- **Instructions to follow**: From the line below that contains "left knee: (642, 439)" to the line that contains "left elbow: (528, 1120)", repeat every line exactly, both ends included, and nothing else.
*** Opening Material for this exercise ***
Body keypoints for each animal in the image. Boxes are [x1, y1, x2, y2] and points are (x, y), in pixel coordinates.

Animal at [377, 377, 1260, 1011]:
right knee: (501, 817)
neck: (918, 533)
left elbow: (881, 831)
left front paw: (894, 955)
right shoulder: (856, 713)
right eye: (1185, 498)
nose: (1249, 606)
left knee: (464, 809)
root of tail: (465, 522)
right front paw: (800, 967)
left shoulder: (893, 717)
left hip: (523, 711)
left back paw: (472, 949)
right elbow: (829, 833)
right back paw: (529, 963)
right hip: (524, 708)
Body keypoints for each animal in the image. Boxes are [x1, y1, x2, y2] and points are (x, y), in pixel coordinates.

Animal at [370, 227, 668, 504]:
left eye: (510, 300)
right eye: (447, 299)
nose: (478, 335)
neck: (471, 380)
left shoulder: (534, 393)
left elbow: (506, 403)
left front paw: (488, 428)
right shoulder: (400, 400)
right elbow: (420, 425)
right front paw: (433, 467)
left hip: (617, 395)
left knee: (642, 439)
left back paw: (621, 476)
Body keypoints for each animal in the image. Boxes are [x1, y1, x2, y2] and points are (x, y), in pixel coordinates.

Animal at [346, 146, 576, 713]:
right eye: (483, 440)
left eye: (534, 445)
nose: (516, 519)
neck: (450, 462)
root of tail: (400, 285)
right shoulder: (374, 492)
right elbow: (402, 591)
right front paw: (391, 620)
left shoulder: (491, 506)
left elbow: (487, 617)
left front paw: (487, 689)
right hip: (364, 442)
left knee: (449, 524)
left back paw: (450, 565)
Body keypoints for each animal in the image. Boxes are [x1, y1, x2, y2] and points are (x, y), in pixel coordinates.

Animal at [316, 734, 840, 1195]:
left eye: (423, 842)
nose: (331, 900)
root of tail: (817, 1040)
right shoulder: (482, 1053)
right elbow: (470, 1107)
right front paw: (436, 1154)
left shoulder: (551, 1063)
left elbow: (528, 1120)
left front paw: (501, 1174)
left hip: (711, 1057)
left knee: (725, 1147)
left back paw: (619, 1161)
*** Closing Material for this exercise ***
- **Solution to this exercise**:
left knee: (642, 439)
left back paw: (621, 476)
Body keypoints for each animal in the image. Boxes are [x1, y1, x2, y2] and points are (x, y), in pixel coordinates.

Animal at [346, 146, 576, 713]:
right eye: (483, 440)
left eye: (534, 445)
nose: (516, 519)
neck: (450, 462)
root of tail: (400, 285)
right shoulder: (374, 492)
right elbow: (402, 591)
right front paw: (391, 620)
left shoulder: (491, 506)
left elbow: (487, 617)
left front paw: (487, 689)
right hip: (364, 442)
left knee: (449, 524)
left back paw: (450, 565)
Body keypoints for each animal in the image. Boxes are [x1, y1, x2, y2] and points are (x, y), in pixel coordinates.

Animal at [316, 734, 840, 1195]:
left eye: (423, 842)
nose: (331, 900)
root of tail: (817, 1040)
right shoulder: (482, 1053)
right elbow: (470, 1107)
right front paw: (436, 1154)
left shoulder: (551, 1063)
left elbow: (528, 1120)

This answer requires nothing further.